Opinion: AVs Can Do More Than Just Serve People Who Can Afford A Cab
The autonomous vehicle industry drove onto the scene with resources no transportation industry had ever enjoyed before: billions in capital, the most-sophisticated engineering talent in the world, genuine public excitement, and a regulatory environment that laid down smooth asphalt. For a window of time, the dream of redesigning public transportation from the ground up was genuinely within reach.
But, for the most part, the industry has used it to build a better taxi.
Most public scrutiny around autonomous vehicles has centered on whether the technology works and its various mishaps and misdeeds. Did a Waymo just run a red light? Did Tesla Autopilot cause a crash? Are regulators keeping pace with what’s happening on the roads? This focus misses the larger problem. Technically, the vehicles work well enough, helping to prevent crashes and save lives.
Practically, what has emerged is an industry trend that prioritizes hype instead of mobility equity.

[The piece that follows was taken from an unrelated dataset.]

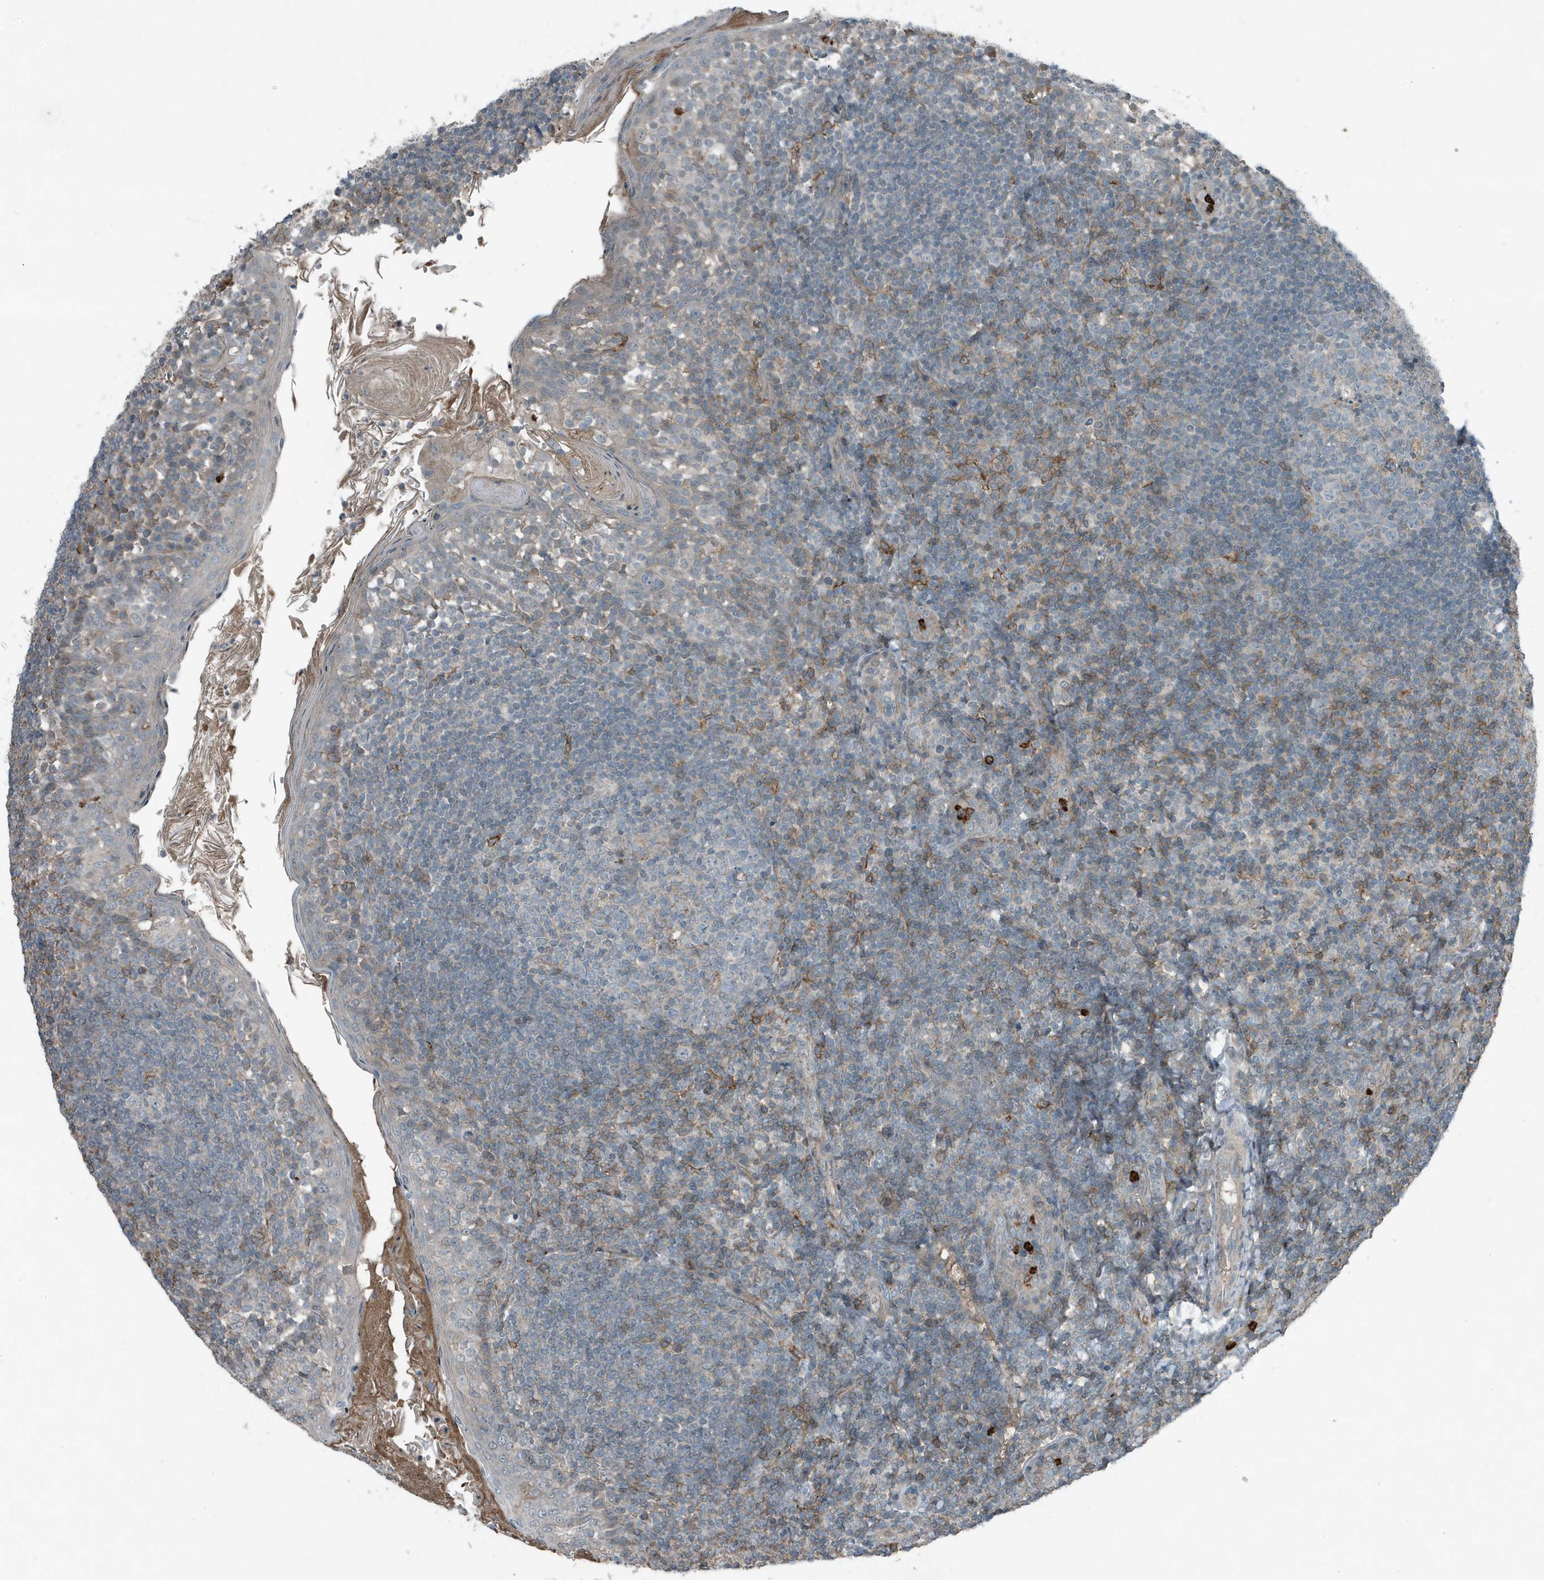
{"staining": {"intensity": "negative", "quantity": "none", "location": "none"}, "tissue": "tonsil", "cell_type": "Germinal center cells", "image_type": "normal", "snomed": [{"axis": "morphology", "description": "Normal tissue, NOS"}, {"axis": "topography", "description": "Tonsil"}], "caption": "Histopathology image shows no significant protein staining in germinal center cells of unremarkable tonsil.", "gene": "DAPP1", "patient": {"sex": "female", "age": 19}}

Robotaxis remain operational in narrow geofenced corridors across a handful of major cities, serving riders who already have multiple ways to get around, not to mention Ubers, Lyfts, yellow cabs, etc. Yet 45 percent of the U.S. population has little to no access to adequate public transportation, a figure that has barely moved despite years of industry expansion and billions in cumulative investment. Rather than closing that gap, the AV industry has driven away from it.
The problem runs deeper than simple oversight or neglect. Autonomous vehicles actually exacerbate the problem as robotaxis generate “deadhead” miles at scale, with empty vehicles circling between rides and adding congestion to urban streets without moving a single additional person anywhere. In 2025, deadhead miles accounted for nearly half of Waymo’s total travel in San Francisco, according to California’s Public Utilities Commission. They didn’t contribute new mobility options to the city, only additional traffic competing with transit infrastructure already struggling to function.
Meanwhile, the communities most in need of new mobility options are watching their existing ones disappear. Transit agencies across the country are cutting routes and reducing service hours, not because demand has fallen, but because running low-density corridors, early-morning services, and last-mile connections to transit hubs simply costs too much to justify on current budgets. Routes on low-density corridors are always the first to go when finances tighten, and they are the ones that people with the fewest alternatives depend on most. Nevertheless, the AV industry, flush with capital and engineering capacity, has treated this as someone else’s problem.
Yet, this is precisely where autonomous vehicle economics should change the outcome. The financial case for cutting a transit route rests most heavily on staffing costs. Transportation providers continue to report a persistent bus driver shortage, with one in four transit workers worldwide expected to retire by 2035. Many systems are already operating at a fraction of their required driver capacity, forcing route cuts even where ridership demand exists. At the same time, drivers are expensive, and overnight shifts on low-ridership corridors produce unit economics that no transit agency can defend when facing a budget shortfall. Remove the staffing cost, and the calculus shifts substantially. Without drivers to pay or depots to man in the early hours of the day, a bus running at 5 a.m. on a sparse suburban corridor stops being a financial liability and becomes a service an agency can afford to sustain. Routes that transit operators couldn’t justify keeping become routes they can afford to launch.
The evidence that this works is already accumulating. Driverless shuttles are being deployed along Atlanta’s BeltLine, connecting MARTA rail stations, university campuses, and the Lee and White district on fixed short routes designed specifically to close first-and-last-mile gaps that have long frustrated commuters. In Europe, an EU-backed initiative has launched autonomous transit trials in Oslo and Geneva, focused on integrating demand-responsive driverless vehicles directly into existing public transport networks. What remains unresolved is whether the broader industry will drive down the road where the evidence already leads.
The next phase of AV deployment is being negotiated now, in conversations among technology companies, regulators, and transit authorities, assessing whether this technology has anything practical to offer their networks. Transit operators are resource-constrained and not inclined toward optimism. They need a concrete and near-term return-on-investment case, not a promise of transformation. Years of industry effort have gone into building that case for premium riders in high-density ZIP codes. Building it for the agencies that serve everyone else has barely begun.
Cities that move more people more efficiently generate more economic output and more equitable access to healthcare, education, and employment opportunities. A robotaxi serving upscale passengers in a handful of city blocks will not change those numbers at any meaningful scale. Autonomous vehicle technology is already built for public transit and already operating on public roads. The driver may have left the vehicle, but the industry still has to decide what purpose that vehicle will serve.